Speaking on the sidelines of a workshop on the potential impact of the Don Sahong Dam, Por Try, secretary of state for the Ministry of Agriculture, Forestry and Fisheries, said any Mekong River dam affecting Cambodia’s fish stocks made the government “concerned.”

“There is scientific consensus that Don Sahong Dam will have an impact on fisheries,” Carl Middleton of the International Rivers said about the 360 Megawatt dam located less than 2 km from the Lao-Cambodian border.

“The location of the proposed dam is probably the worst possible place to site a [360 MW] project since it is the point of maximum concentration of fish migration in the river,” Mr. Middleton said, citing a letter signed by 34 international fisheries experts, which was sent to governments and international agencies in May 2007.

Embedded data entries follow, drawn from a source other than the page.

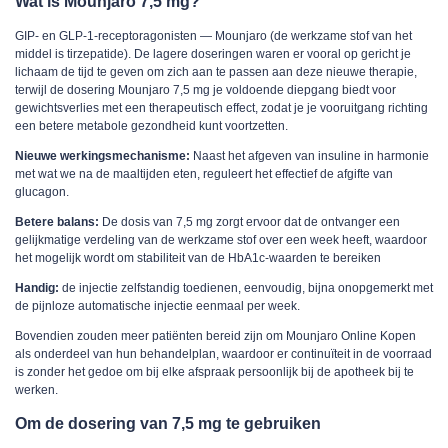
Wat is Mounjaro 7,5 mg?
GIP- en GLP-1-receptoragonisten — Mounjaro (de werkzame stof van het
middel is tirzepatide). De lagere doseringen waren er vooral op gericht je
lichaam de tijd te geven om zich aan te passen aan deze nieuwe therapie,
terwijl de dosering Mounjaro 7,5 mg je voldoende diepgang biedt voor
gewichtsverlies met een therapeutisch effect, zodat je je vooruitgang richting
een betere metabole gezondheid kunt voortzetten.
Nieuwe werkingsmechanisme:
Naast het afgeven van insuline in harmonie
met wat we na de maaltijden eten, reguleert het effectief de afgifte van
glucagon.
Betere balans:
De dosis van 7,5 mg zorgt ervoor dat de ontvanger een
gelijkmatige verdeling van de werkzame stof over een week heeft, waardoor
het mogelijk wordt om stabiliteit van de HbA1c-waarden te bereiken
Handig:
de injectie zelfstandig toedienen, eenvoudig, bijna onopgemerkt met
de pijnloze automatische injectie eenmaal per week.
Bovendien zouden meer patiënten bereid zijn om Mounjaro Online Kopen
als onderdeel van hun behandelplan, waardoor er continuïteit in de voorraad
is zonder het gedoe om bij elke afspraak persoonlijk bij de apotheek bij te
werken.
Om de dosering van 7,5 mg te gebruiken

The Don Sahong Dam is planned on one of the main channels of the Mekong River in an area called “the 4000 islands,” where the river splits into many parts.  The area is known for its biodiversity and for being a refuge for endangered species, such as the Mekong River Dolphin and the Giant Mekong Catfish, Mr. Middleton said.

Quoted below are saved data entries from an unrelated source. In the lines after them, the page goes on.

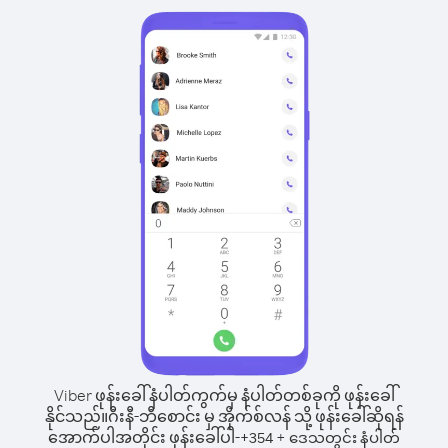
Viber ဖုန်းခေါ်နံပါတ်ကွက်မှ နံပါတ်တစ်ခုကို ဖုန်းခေါ်
နိုင်သည်။
ဂီးနီ-ဘီစောင်း မှ အိုက်စ်လန် သို့ ဖုန်းခေါ်ဆိုရန်
အောက်ပါအတိုင်း ဖုန်းခေါ်ပါ-
+
+
354
ဒေသတွင်း နံပါတ်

Among 11 hydropower projects on the mainstream Mekong, Don Sahong Dam is in the most advanced stage and has been approved by the Laotian government, which has accepted feasibility and environmental impact studies, Mr Middleton said, adding that no project details have been made public.

“Even based on the information we have, the risks are very high,” regional program manger of the World Fish Center Ms Yumiko Kura said.

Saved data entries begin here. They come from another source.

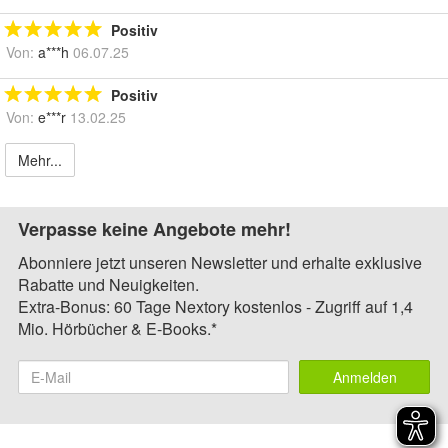
Positiv
Von:
a***h
06.07.25
Positiv
Von:
e***r
13.02.25
Mehr...
Verpasse keine Angebote mehr!
Abonniere jetzt unseren Newsletter und erhalte exklusive
Rabatte und Neuigkeiten.
Extra-Bonus: 60 Tage Nextory kostenlos - Zugriff auf 1,4
Mio. Hörbücher & E-Books.*
Anmelden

“Existing mitigation technology, cannot handle the scale and diversity of fish migration in the Mekong,” she said, adding that in some parts of the Mekong 3 million fish migrated through each hour.

So Nam, director of the Fisheries Department’s Inland Fishery Research and Development Institute, said dam development must avoid changes in water level and the natural water flow regime and find a way to solve the problem of fish passages through dams, as 80 percent of all Tonle Sap Lake fish are migratory and a lowering of water levels is known to directly affect fish stocks.

Kuy Chanthy, 41, a fisherman in O’Svay commune, Stung Treng province, attending the workshop said people in his community located close to the dam site were worried about its effects on fish stocks and the quality of the river water, which they use domestically.

“[It] will affect our fishing and standard of living, but it is not only us; it will affect all Cambodians,” he added.